ANCHORAGE, Alaska — The streets of Alaska were bare recently as promoters of the Iditarod, Alaska’s grueling 1,000 mile trek to Nome, prepared to launch the annual event, billed as “The Last Great Race on Earth.”
When a reporter, who flew in to cover the sled marathon, asked a rental car clerk at the airport if he might encounter any trouble with icy streets, the clerk laughed and said, “You’ve got to be kidding. I’ll bet there’s more snow on the ground in Oklahoma than there is here.”
For former University of Oklahoma student Monica Zappa, that could improve her chances of winning the race.
Zappa is one of 24 women in the 43rd Iditarod competing for first place, which includes $70,000 and a new pickup truck. The Iditarod is under way, and after leaving Fairbanks on March 9, it will take roughly nine days for the winner to cross the finish line in Nome. The champion could be determined some time Wednesday.
Zappa was raised in Wisconsin, and her parents craved the outdoors. They participated in sled dog races and Monica loved being around dogs.
After earning a bachelor's degree in meteorology and a master's in geography from Northern Illinois University, she enrolled in a doctoral program at OU and went to work for the National Weather Center.
Zappa participated in a research project designed to better understand how responsive the general public is when TV weathercasters warn viewers of impending disasters, like hurricanes and tornados.
She rode her bike around campus and at times her studies were interesting, but when she looked out a classroom window she longed to see mountains.
“For 10 years I had lived without a dog and it was killing me,” Zappa said. “I was restless.
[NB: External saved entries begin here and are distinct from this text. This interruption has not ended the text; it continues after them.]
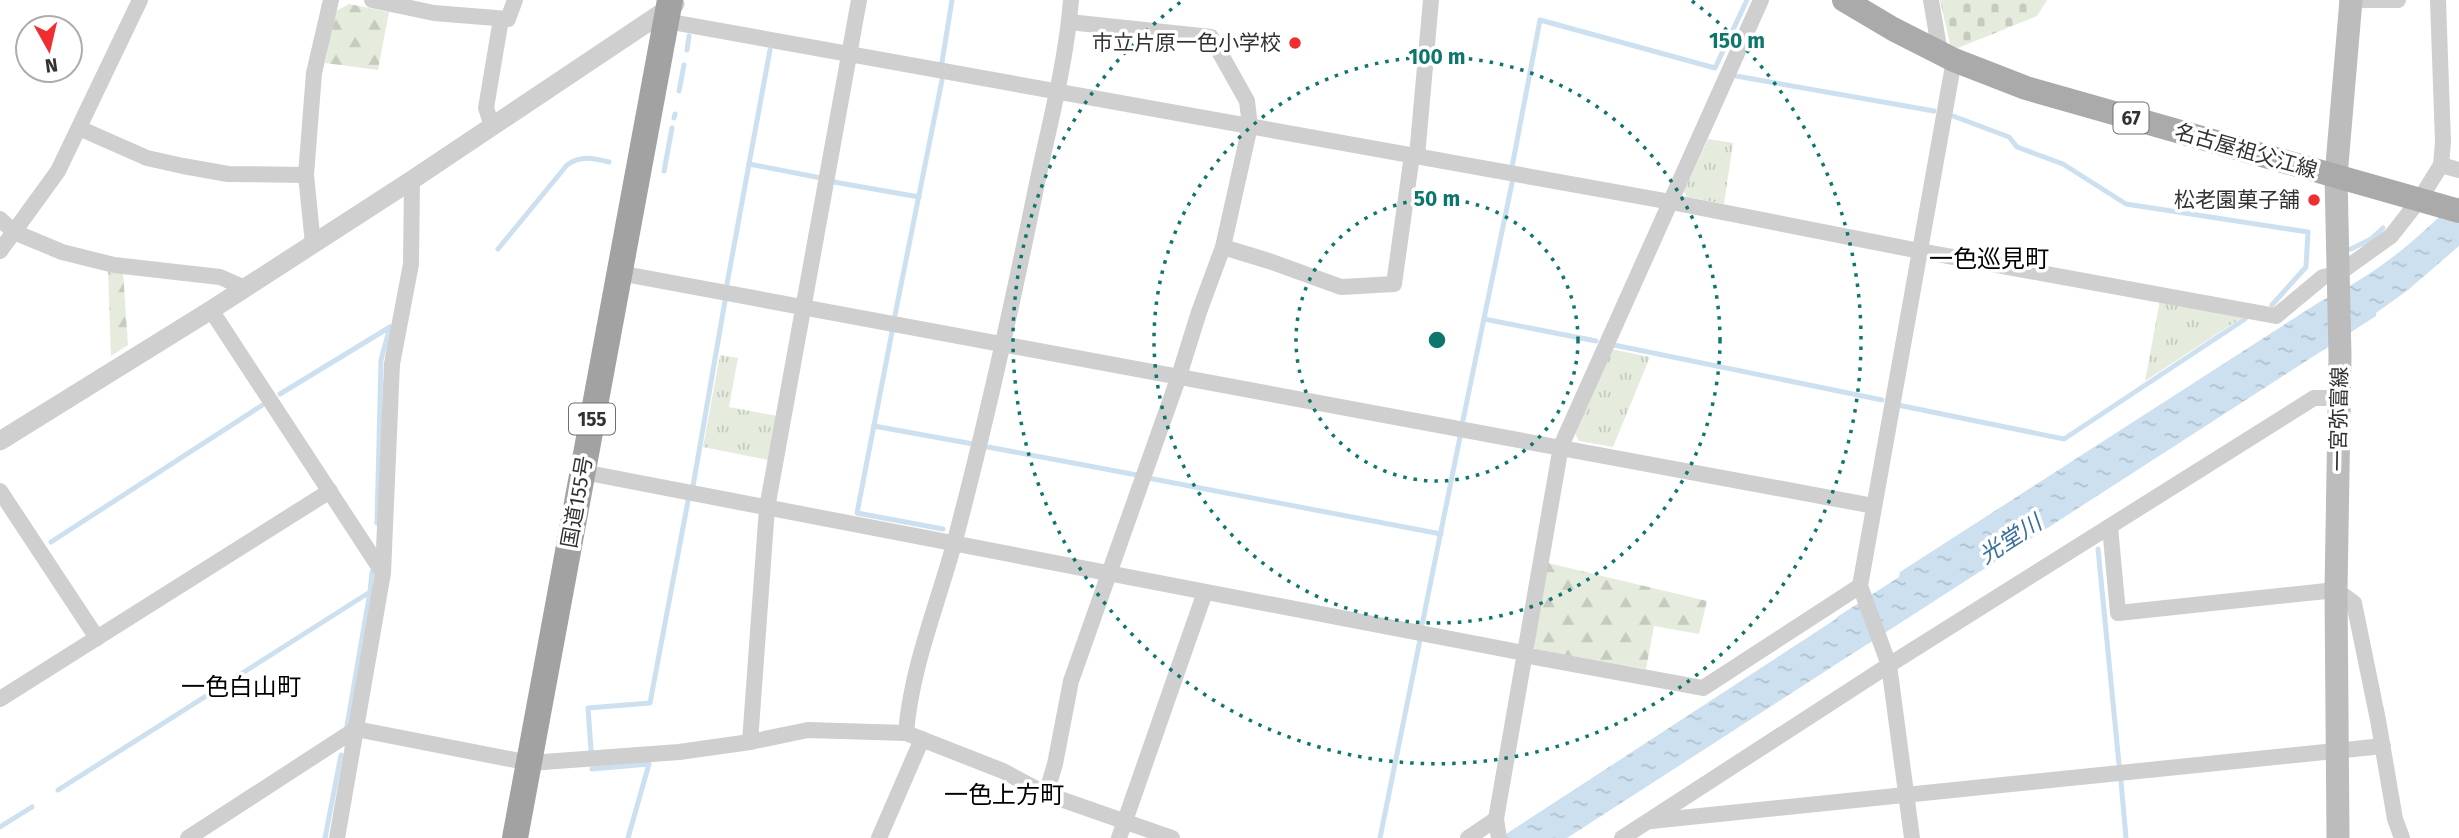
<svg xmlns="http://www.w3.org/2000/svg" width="2459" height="838" font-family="'Fira Sans','Noto Sans JP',sans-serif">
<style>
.grass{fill:url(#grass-tufts)}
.forest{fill:url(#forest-firs)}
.cemetery{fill:url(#cemetery-stones)}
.water{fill:url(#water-ripples)}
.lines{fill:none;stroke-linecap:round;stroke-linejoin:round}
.stream{stroke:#cce0f0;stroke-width:5}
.minor{stroke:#cfcfcf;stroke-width:16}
.tertiary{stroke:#cfcfcf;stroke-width:19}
.secondary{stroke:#bcbcbc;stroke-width:23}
.primary{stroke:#aaa;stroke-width:24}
.trunk{stroke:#a2a2a2;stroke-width:26}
.ring{fill:none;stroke:#0f766e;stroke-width:3.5;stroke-dasharray:3.5 7}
.poi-dot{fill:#f02e31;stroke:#fff;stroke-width:2.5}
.labels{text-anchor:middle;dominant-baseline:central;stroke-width:7;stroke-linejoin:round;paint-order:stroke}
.shield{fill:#fff;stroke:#707070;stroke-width:2}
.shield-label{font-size:19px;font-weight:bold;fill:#323232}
.poi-label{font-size:21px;fill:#323232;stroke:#fff;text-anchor:end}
.street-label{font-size:21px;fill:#323232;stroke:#fff}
.water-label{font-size:23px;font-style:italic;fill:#3a709b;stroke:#fff}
.quarter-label{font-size:24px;fill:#000;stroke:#fff}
.centre{fill:#0f766e;stroke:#fff;stroke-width:3.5}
.ring-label{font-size:21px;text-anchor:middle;font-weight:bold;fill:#0f766e;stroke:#fff;stroke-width:7;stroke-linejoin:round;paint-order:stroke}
</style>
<defs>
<pattern id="grass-tufts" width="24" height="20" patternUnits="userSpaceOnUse" patternTransform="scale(1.75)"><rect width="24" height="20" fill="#e5ecde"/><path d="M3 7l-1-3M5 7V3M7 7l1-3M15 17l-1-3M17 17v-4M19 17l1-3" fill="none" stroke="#c5cbbf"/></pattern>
<pattern id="forest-firs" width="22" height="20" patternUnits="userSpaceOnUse" patternTransform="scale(1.75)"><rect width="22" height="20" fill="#e5ecde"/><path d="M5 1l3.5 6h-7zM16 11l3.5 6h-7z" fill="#c5cbbf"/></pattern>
<pattern id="cemetery-stones" width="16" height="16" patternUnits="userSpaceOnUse" patternTransform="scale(1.75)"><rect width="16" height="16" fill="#e5ecde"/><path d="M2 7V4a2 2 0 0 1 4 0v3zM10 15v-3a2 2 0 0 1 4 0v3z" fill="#c5cbbf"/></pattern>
<pattern id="water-ripples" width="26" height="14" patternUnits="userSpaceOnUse" patternTransform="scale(1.75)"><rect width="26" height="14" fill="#cce0f0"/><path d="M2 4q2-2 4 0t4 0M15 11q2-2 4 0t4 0" fill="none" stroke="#b0c1ce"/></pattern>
</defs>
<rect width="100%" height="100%" fill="#fff"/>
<!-- grass -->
<g class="grass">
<path d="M1708,139L1733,143L1724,204L1687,197L1684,191Z"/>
<path d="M2160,300L2246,315L2145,381Z"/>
<path d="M1611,349L1650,357L1613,447L1579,441L1575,433Z"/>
<path d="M720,355L738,358L729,407L777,416L768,460L703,447Z"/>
</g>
<!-- forest -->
<g class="forest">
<path d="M349,4L389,12L378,70L325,63L336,11Z"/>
<path d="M108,270L123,272L128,345L111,356Z"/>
<path d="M1548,563L1707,601L1699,634L1654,626L1646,669L1536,650L1534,646Z"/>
</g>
<!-- cemetery -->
<path class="cemetery" d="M1940,0H2047L2037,16L1958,48L1950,44Z"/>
<!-- water -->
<path class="water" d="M2459,197V246L2408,290L2376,313V316L1567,838H1500L1836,619L1837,617L1899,577L1900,572L2321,301C2374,276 2419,239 2459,197Z"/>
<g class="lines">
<!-- stream -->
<g class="stream">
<path d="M687,50L689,36"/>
<path d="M770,50L749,164L821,178"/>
<path d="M942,62L952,0"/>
<path d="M1736,76L1934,111"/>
<path d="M679,91L684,65"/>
<path d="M1953,116L2009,137L2017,147L2063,164L2126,204L2308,232L2306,267L2272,305"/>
<path d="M674,118L675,114"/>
<path d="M1512,167L1540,20L1715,68L1747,0"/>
<path d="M664,171L672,128"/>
<path d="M834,182L919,197"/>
<path d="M498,249L567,165C581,155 593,158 609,162"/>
<path d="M2351,249L2371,239L2383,228"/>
<path d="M727,284L749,164"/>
<path d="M895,315L942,80"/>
<path d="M1484,319L1596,341"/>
<path d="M892,332L857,513L943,529"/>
<path d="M1614,345L1882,400"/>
<path d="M280,394L390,327"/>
<path d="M1898,405L2064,439L2245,319"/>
<path d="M1463,420L1512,183"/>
<path d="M874,426L973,444"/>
<path d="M988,447L1137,475"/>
<path d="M1148,478L1441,534"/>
<path d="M693,486L725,301"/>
<path d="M377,523L381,360L390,327"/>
<path d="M51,542L264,404"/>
<path d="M2098,549L2119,764"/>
<path d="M1422,625L1460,437"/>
<path d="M347,726L370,592"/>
<path d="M591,750L588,708L650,703L688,501"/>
<path d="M592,769L649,764L628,838"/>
<path d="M2121,781L2126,838"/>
<path d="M58,790L370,592L372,572"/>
<path d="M0,827L32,807"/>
<path d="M325,838L341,755"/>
<path d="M1380,838L1420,640"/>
</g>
<!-- minor -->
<g class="minor">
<path d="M372,0L434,13L508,19L515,0"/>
<path d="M1931,0L1940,53"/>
<path d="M2347,0H2398"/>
<path d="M2438,0L2443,142L2441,165"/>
<path d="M666,21L1671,202L1920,251L2276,316L2323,277L2338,274L2391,236L2420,199L2441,165L2459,170"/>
<path d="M492,126L486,108L501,19"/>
<path d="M79,128L147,158L183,166L228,174L306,175"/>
<path d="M1417,156L1431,0"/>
<path d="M0,219L14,232L62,252L114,265L220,277L245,288"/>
<path d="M313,244L306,175L314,73L331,0"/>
<path d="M1223,247L1269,261L1341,287L1394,284L1412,155"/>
<path d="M0,251L58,171L140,0"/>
<path d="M619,273L1874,506"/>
<path d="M211,310L383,573"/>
<path d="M583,472L1524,653"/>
<path d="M0,491L97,638"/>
<path d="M2110,527L2118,613L2336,590L2354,603L2378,720L2395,819L2402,838"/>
<path d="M1524,655L1703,688L1860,586"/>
<path d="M0,699L330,491"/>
<path d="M906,733C911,669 937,606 954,544C985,428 1011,310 1035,193C1048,129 1066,65 1071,0"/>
<path d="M750,742L767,508L859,0"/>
<path d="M1046,794L1055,764L1071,681L1179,376L1199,312L1223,247L1250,126L1247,101L1211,37L1069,22"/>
<path d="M1651,821L2383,746"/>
<path d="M188,838L356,729L530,763L679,752L750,742L808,730L906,733L1003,771L1046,794L1172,838"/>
<path d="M337,838L383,573L392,364L411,264L412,180"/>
<path d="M879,838L922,739"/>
<path d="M1119,838L1205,592"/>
<path d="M1468,838L1496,819"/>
<path d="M1499,838L1496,819L1561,446L1761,0"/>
<path d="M1622,838L1889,665L2314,398H2339"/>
<path d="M1912,838L1889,665L1860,586L1954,60"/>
</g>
<!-- tertiary -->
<path class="tertiary" d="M0,441L211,310L412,180L675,4"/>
<!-- secondary -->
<path class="secondary" d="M2338,838L2336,590L2340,356L2336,176L2351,0"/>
<!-- primary -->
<path class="primary" d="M1844,0L1893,29L1954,60L2026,88L2459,211"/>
<!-- trunk -->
<path class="trunk" d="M515,838L670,0"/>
</g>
<!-- distance rings -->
<g class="ring">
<circle cx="1437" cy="340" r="141"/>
<circle cx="1437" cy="340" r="283"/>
<path d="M1692 1A424 424 0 1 1 1182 1"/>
</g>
<!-- markers -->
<g class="poi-dot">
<circle cx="1295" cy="43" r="7"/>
<circle cx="2314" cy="200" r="7"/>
</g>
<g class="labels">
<!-- shield labels -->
<g class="shield">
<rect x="2113.5" y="102.5" width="35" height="31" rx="5"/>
<rect x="569" y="403.5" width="46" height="31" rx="5"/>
</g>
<g class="shield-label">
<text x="2131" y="118">67</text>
<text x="592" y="419">155</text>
</g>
<!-- poi labels -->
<g class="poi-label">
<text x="1281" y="43">市立片原一色小学校</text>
<text x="2300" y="200">松老園菓子舗</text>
</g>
<!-- street labels -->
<g class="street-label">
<text transform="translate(2246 151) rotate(16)">名古屋祖父江線</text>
<text transform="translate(2339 419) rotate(-89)">一宮弥富線</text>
<text transform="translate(577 502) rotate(-80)">国道155号</text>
</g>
<!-- water labels -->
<g class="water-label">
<text transform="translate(2010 539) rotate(-33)">光堂川</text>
</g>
<!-- quarter labels -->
<g class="quarter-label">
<text x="1989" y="259">一色巡見町</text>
<text x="241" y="687">一色白山町</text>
<text x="1004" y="795">一色上方町</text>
</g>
</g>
<circle cx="1437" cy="340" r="10" class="centre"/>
<g class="ring-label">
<text x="1737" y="48">150 m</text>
<text x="1437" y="64">100 m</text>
<text x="1437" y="206">50 m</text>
</g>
<!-- north arrow -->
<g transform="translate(49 49) rotate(172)"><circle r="33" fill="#ffffff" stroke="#adadad" stroke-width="2"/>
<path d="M0-5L12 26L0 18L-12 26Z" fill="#f02e31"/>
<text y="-10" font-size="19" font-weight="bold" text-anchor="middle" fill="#323232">N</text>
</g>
</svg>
I had friends in the Peace Corps and they were encouraging me to join them. But the process to get in was lengthy, at least a year. I decided to do something really different, and come to Alaska to see what it was all about.”
That was five years ago, and she’s still there. She met Tim Osmar, whose dad Dean won the Iditarod in 1984, and they have been breeding, raising, training and racing dogs at their home base in Kasilof, Alaska.
Last year, she entered the Iditarod for the first time and finished in 47th place. This year she hopes to move up. She started the race with a full complement of 16 dogs.
The Iditarod is Alaska’s Super Bowl. The word comes from the Ingalik Native Alaskan language and it means “distant place.” It was used to name a remote village where gold was discovered in 1909. Among the 78 participants, the oldest is 74, and the youngest is 18.
After 250 loads of snow were dumped on downtown streets and graders smoothed it out, the ceremonial start went off without a hitch. When the mushers got to the airstrip outside of Anchorage, Zappa loaded up her dogs for the trip to Fairbanks.
“Settle down Dweezil,” she said to one of her dogs.
Dweezil, as in Zappa, a bystander wondered?
Frank Zappa was a unique, quirky, and highly talented rock icon of a bygone era. He named his son Dweezil.
“Are you by any chance related to Frank Zappa?” her visitor asked.
“A distant relative, I believe,” Monica replied.
“Have you ever listened to his music?” she was asked.
“All the time,” she said. “A friend downloaded 12 Frank Zappa albums to my iPod and I’m going to listen to them all the way to Nome.”